◆ Dataset records
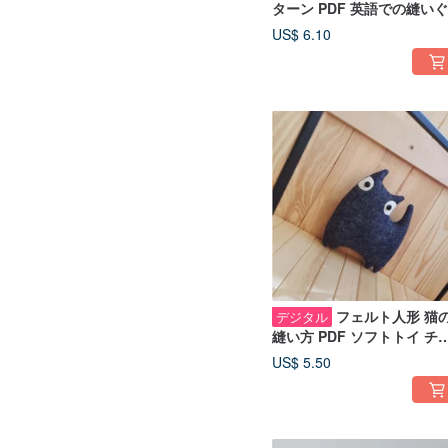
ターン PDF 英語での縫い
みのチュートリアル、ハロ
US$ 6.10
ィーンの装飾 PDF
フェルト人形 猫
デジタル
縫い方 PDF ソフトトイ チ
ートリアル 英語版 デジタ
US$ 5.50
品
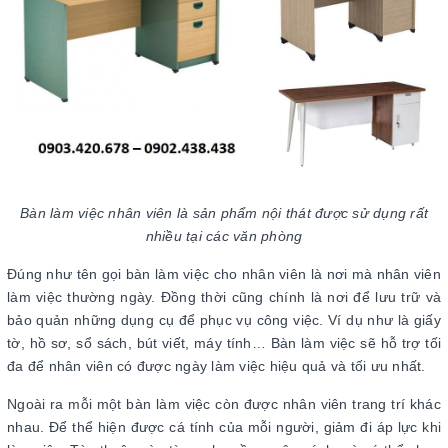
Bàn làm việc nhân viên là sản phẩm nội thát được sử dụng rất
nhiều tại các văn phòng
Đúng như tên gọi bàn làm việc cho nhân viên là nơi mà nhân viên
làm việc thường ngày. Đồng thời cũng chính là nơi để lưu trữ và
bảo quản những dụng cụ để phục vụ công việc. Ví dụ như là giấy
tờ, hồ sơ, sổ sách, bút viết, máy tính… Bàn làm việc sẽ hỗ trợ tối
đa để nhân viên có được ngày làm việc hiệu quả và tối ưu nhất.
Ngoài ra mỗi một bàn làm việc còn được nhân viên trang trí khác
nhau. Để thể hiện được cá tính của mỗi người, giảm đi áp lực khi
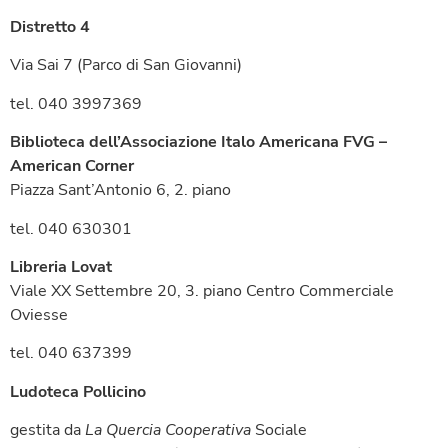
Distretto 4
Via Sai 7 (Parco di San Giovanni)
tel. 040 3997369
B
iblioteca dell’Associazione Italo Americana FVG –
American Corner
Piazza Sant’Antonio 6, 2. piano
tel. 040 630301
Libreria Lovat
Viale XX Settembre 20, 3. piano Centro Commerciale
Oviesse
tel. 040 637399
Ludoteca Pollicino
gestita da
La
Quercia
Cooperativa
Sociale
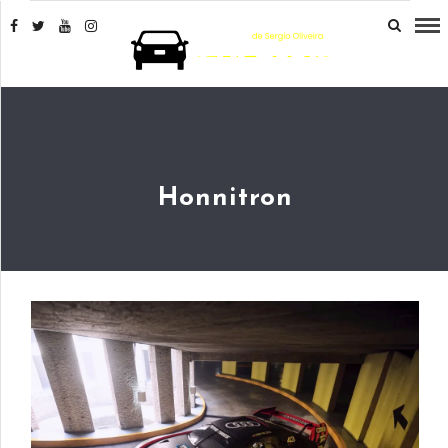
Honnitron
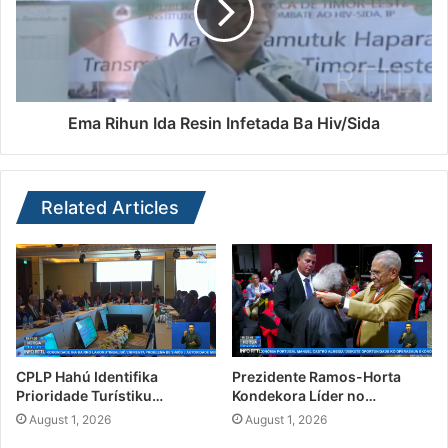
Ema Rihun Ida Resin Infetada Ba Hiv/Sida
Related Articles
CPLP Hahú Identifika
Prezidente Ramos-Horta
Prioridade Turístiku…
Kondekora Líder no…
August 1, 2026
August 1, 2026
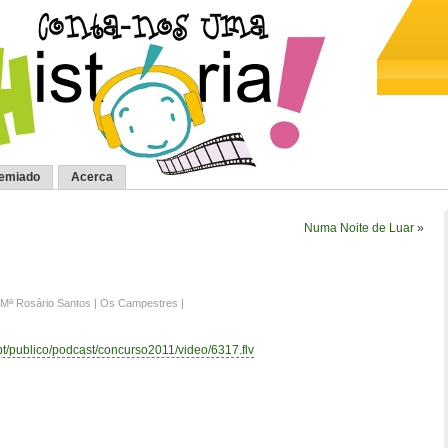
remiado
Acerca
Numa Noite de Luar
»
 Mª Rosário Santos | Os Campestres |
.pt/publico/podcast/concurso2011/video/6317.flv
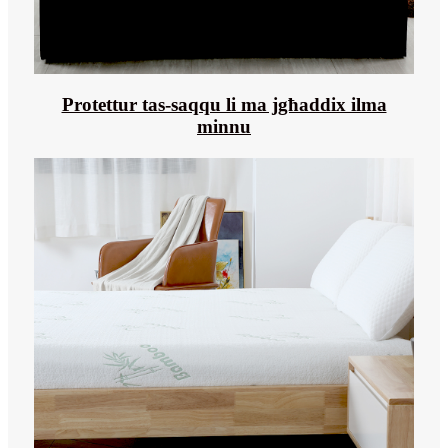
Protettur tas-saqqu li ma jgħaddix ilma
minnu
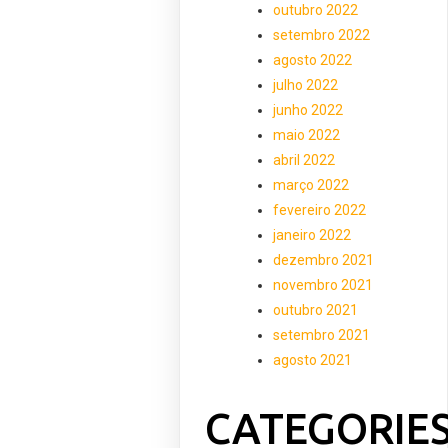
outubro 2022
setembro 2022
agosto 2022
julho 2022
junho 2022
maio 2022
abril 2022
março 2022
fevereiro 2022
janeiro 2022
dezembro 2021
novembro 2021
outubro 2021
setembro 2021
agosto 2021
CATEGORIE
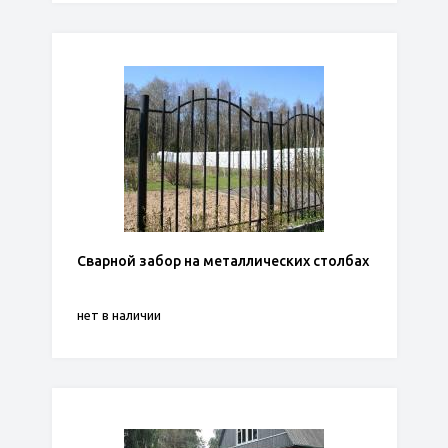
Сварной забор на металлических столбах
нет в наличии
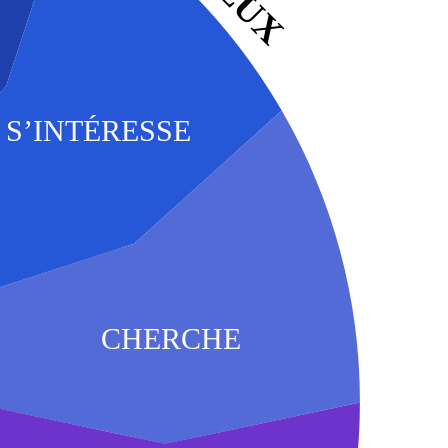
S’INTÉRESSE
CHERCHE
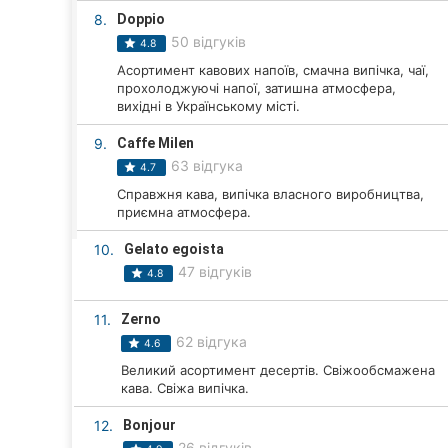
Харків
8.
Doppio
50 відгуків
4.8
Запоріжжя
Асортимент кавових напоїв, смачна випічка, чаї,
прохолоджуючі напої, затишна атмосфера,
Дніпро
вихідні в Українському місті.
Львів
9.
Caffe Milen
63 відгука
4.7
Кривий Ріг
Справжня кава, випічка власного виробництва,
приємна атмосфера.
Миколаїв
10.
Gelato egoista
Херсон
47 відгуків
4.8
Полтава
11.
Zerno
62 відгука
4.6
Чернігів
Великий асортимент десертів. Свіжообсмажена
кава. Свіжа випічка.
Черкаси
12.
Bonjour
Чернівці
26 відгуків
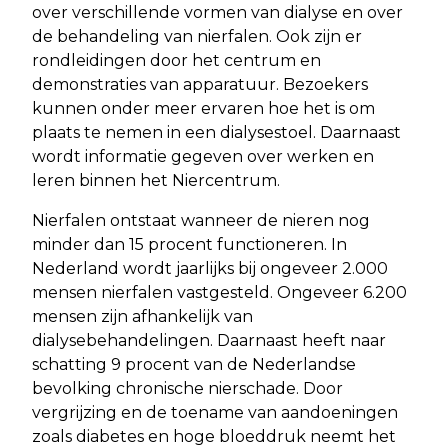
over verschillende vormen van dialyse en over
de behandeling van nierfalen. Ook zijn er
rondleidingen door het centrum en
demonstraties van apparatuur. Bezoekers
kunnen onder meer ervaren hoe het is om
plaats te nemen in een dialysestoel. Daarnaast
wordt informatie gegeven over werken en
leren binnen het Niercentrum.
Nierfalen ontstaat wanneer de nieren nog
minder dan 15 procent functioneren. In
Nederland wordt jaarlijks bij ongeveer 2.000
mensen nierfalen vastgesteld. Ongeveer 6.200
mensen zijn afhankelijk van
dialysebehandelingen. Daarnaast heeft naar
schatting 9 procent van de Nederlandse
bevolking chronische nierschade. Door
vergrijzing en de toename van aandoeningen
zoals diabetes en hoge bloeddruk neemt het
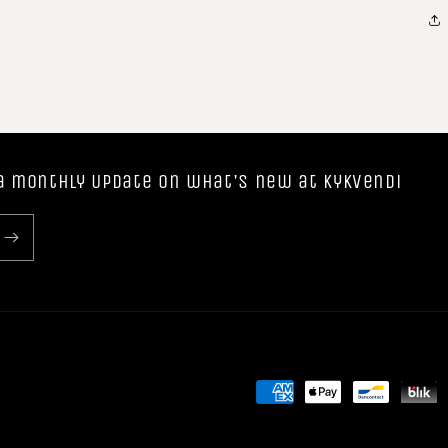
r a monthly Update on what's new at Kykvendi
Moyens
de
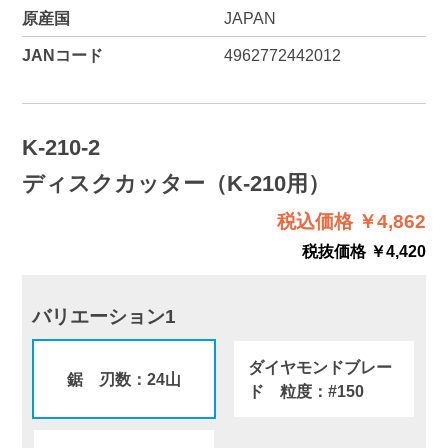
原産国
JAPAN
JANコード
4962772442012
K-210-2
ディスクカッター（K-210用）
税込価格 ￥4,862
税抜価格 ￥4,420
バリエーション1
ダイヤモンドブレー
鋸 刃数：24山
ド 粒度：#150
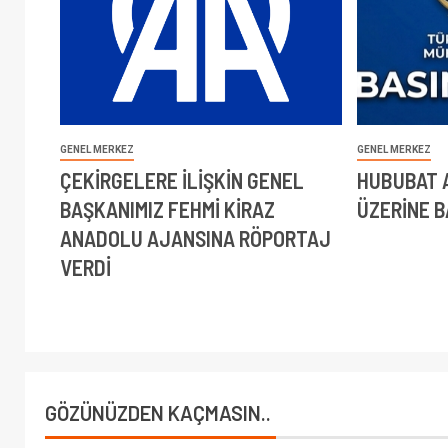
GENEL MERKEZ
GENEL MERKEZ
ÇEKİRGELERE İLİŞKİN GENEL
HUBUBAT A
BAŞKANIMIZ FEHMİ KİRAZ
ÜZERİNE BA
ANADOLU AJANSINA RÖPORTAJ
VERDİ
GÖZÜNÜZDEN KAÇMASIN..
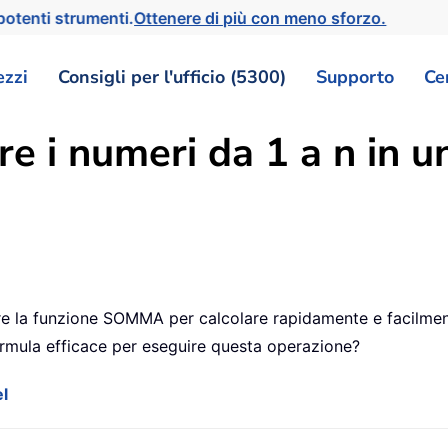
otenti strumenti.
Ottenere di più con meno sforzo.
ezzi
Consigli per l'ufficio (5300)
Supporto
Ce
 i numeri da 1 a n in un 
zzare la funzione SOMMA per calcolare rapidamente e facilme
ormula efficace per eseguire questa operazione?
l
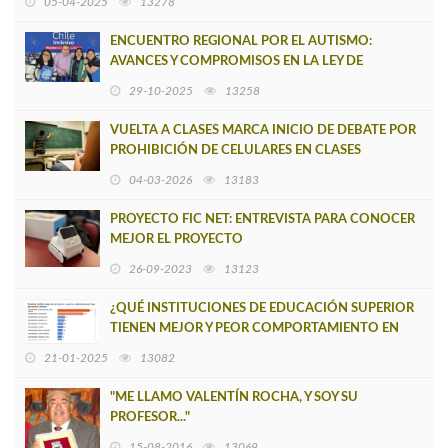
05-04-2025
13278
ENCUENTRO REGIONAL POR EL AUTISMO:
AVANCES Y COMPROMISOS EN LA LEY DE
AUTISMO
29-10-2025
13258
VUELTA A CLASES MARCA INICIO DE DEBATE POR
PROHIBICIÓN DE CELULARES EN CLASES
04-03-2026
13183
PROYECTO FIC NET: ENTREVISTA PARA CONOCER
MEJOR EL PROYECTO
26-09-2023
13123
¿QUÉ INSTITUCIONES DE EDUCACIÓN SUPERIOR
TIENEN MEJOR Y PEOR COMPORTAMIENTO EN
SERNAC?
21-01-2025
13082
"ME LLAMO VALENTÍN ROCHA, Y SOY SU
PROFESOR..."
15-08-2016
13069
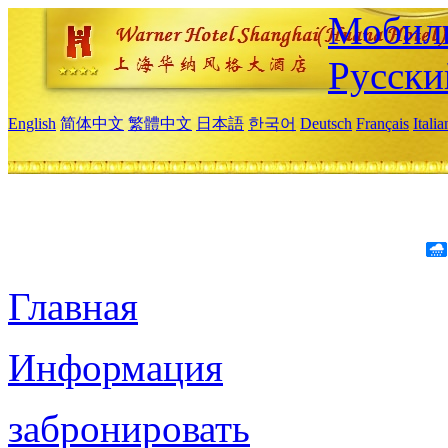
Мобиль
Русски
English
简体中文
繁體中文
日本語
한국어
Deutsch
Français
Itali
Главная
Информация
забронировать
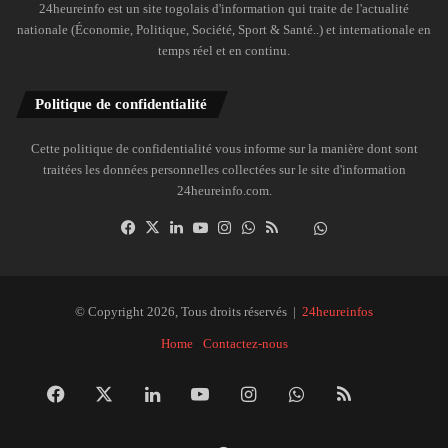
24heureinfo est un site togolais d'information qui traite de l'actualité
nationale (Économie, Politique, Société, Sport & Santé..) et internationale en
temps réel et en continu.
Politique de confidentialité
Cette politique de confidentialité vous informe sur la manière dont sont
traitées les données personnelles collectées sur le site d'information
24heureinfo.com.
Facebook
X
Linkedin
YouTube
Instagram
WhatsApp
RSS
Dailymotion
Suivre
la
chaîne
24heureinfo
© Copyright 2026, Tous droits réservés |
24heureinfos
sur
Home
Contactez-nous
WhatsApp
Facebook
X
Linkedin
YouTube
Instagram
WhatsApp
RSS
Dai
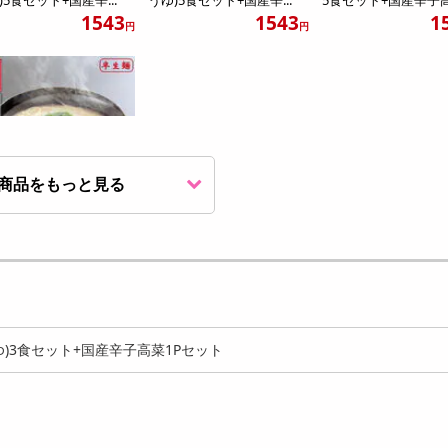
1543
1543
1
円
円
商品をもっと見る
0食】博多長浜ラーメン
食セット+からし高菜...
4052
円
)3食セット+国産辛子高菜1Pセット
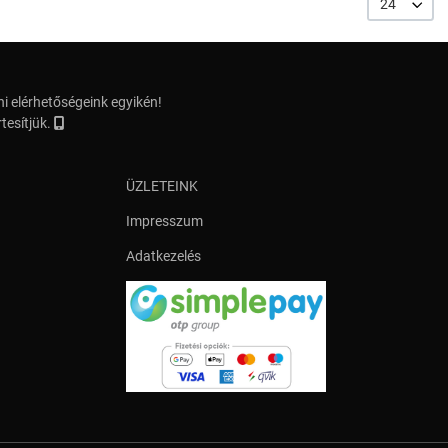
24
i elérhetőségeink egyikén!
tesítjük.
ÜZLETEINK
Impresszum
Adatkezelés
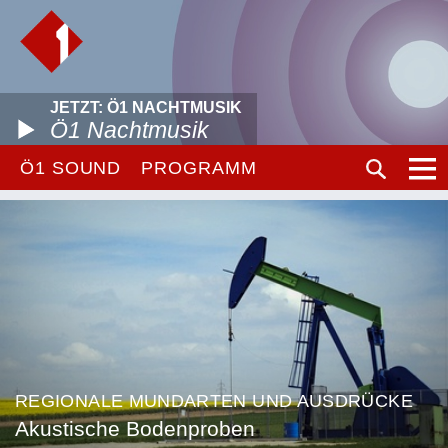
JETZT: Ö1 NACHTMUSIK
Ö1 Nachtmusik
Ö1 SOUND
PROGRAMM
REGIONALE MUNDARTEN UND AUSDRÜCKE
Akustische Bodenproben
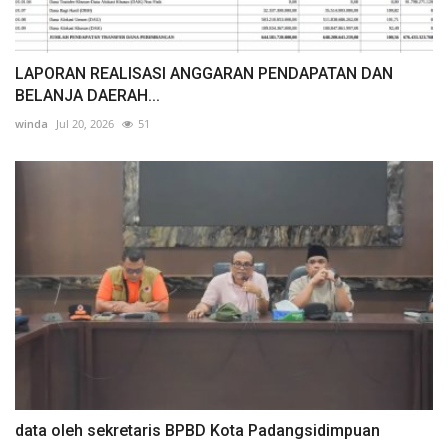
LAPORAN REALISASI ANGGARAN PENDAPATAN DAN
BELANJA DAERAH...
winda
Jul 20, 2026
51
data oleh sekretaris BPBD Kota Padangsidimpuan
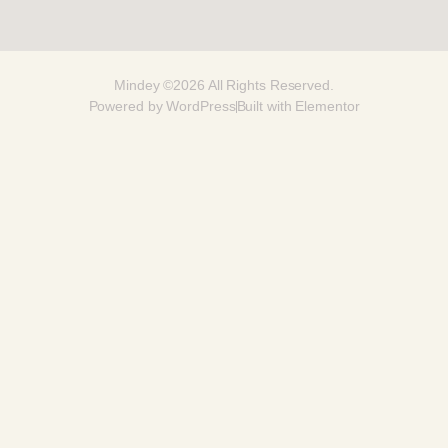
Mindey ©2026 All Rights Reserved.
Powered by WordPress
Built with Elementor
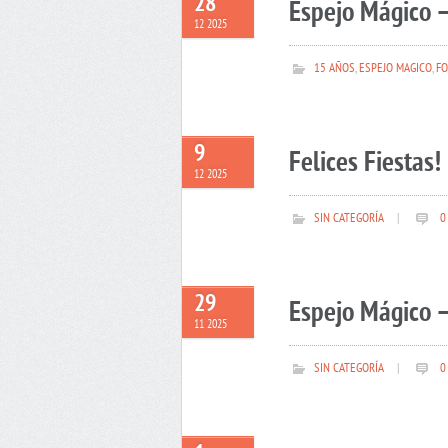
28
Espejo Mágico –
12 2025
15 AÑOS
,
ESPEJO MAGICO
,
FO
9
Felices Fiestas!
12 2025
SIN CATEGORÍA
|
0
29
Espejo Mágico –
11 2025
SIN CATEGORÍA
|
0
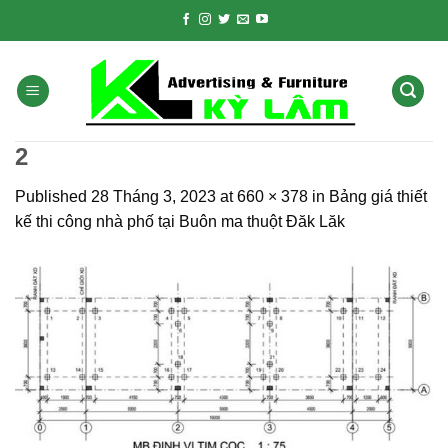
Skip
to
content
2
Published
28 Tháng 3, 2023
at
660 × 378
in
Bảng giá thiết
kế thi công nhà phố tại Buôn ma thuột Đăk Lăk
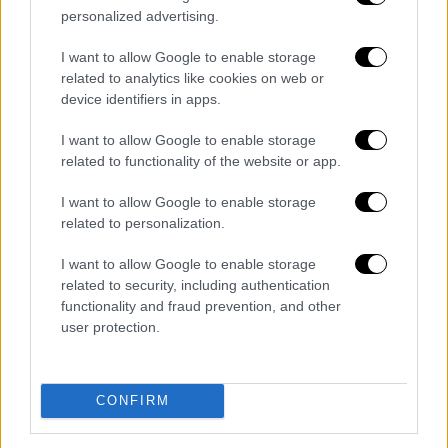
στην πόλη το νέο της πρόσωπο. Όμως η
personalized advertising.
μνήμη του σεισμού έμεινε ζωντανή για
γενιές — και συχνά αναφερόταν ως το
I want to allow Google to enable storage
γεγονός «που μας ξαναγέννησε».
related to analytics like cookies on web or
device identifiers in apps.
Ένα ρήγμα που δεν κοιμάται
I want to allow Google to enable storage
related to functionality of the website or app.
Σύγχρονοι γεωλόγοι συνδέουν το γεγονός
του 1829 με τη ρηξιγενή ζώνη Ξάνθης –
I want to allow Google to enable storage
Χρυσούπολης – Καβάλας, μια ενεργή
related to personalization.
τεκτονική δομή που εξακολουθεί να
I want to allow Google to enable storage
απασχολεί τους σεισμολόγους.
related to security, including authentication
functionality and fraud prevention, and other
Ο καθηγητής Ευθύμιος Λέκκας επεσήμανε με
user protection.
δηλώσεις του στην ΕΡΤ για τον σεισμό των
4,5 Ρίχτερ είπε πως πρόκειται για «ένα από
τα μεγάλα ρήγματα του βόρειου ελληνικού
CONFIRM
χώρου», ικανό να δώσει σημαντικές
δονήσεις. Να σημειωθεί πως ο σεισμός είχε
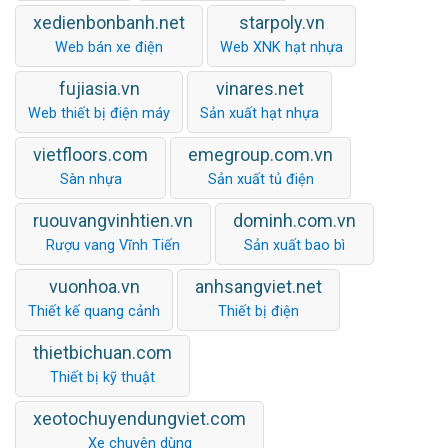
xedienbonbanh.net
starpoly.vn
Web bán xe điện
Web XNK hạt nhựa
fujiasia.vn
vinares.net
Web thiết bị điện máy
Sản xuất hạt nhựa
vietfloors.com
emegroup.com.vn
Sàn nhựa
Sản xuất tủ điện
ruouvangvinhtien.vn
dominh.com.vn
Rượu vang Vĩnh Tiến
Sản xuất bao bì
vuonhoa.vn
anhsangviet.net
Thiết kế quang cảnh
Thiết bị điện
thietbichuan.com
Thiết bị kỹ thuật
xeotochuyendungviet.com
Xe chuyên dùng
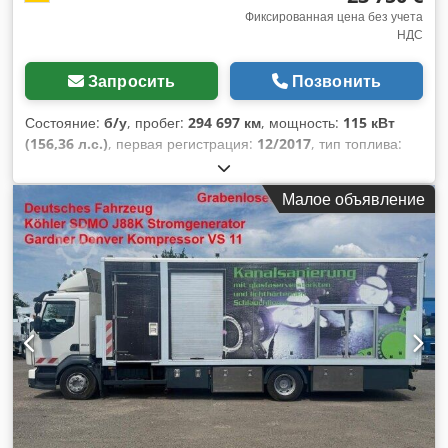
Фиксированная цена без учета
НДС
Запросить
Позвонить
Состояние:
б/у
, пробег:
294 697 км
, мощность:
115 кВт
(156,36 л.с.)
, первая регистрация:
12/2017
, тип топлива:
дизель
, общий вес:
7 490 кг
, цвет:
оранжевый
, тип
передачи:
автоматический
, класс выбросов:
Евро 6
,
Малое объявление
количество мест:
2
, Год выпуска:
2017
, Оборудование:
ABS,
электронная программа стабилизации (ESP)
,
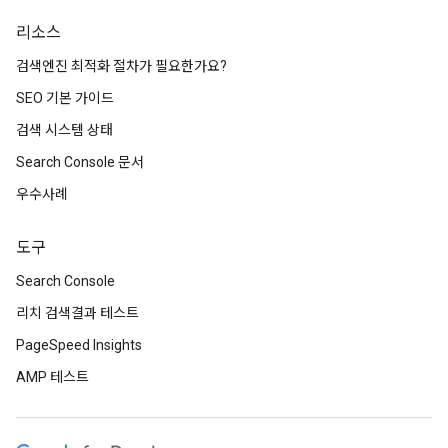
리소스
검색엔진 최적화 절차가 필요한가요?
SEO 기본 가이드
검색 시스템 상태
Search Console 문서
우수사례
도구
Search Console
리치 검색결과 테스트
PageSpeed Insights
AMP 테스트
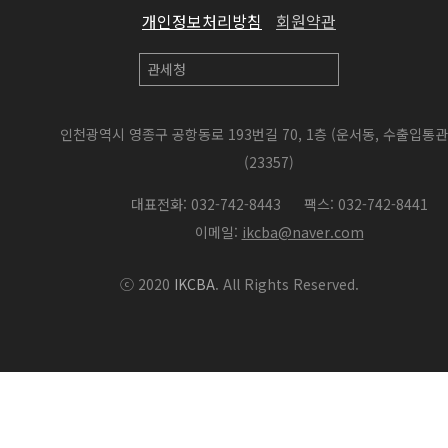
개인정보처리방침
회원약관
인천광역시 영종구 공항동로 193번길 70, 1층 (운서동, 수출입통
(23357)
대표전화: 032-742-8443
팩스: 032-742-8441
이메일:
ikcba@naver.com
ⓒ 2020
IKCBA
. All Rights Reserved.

◆ TASK ITEM
Please reproduce exactly and only the lines from the first line of the records through the line containing "Libreria Lovat", both included, omitting any pictures.

◆ EXPECTED ANSWER
ターン PDF 英語での縫い
みのチュートリアル、ハロ
US$ 6.10
ィーンの装飾 PDF
フェルト人形 猫
デジタル
縫い方 PDF ソフトトイ チ
ートリアル 英語版 デジタ
US$ 5.50
品
Bàn làm việc nhân viên là sản phẩm nội thát được sử dụng rất
nhiều tại các văn phòng
Đúng như tên gọi bàn làm việc cho nhân viên là nơi mà nhân viên
làm việc thường ngày. Đồng thời cũng chính là nơi để lưu trữ và
bảo quản những dụng cụ để phục vụ công việc. Ví dụ như là giấy
tờ, hồ sơ, sổ sách, bút viết, máy tính… Bàn làm việc sẽ hỗ trợ tối
đa để nhân viên có được ngày làm việc hiệu quả và tối ưu nhất.
Ngoài ra mỗi một bàn làm việc còn được nhân viên trang trí khác
nhau. Để thể hiện được cá tính của mỗi người, giảm đi áp lực khi
Distretto 4
Via Sai 7 (Parco di San Giovanni)
tel. 040 3997369
B
iblioteca dell’Associazione Italo Americana FVG –
American Corner
Piazza Sant’Antonio 6, 2. piano
tel. 040 630301
Libreria Lovat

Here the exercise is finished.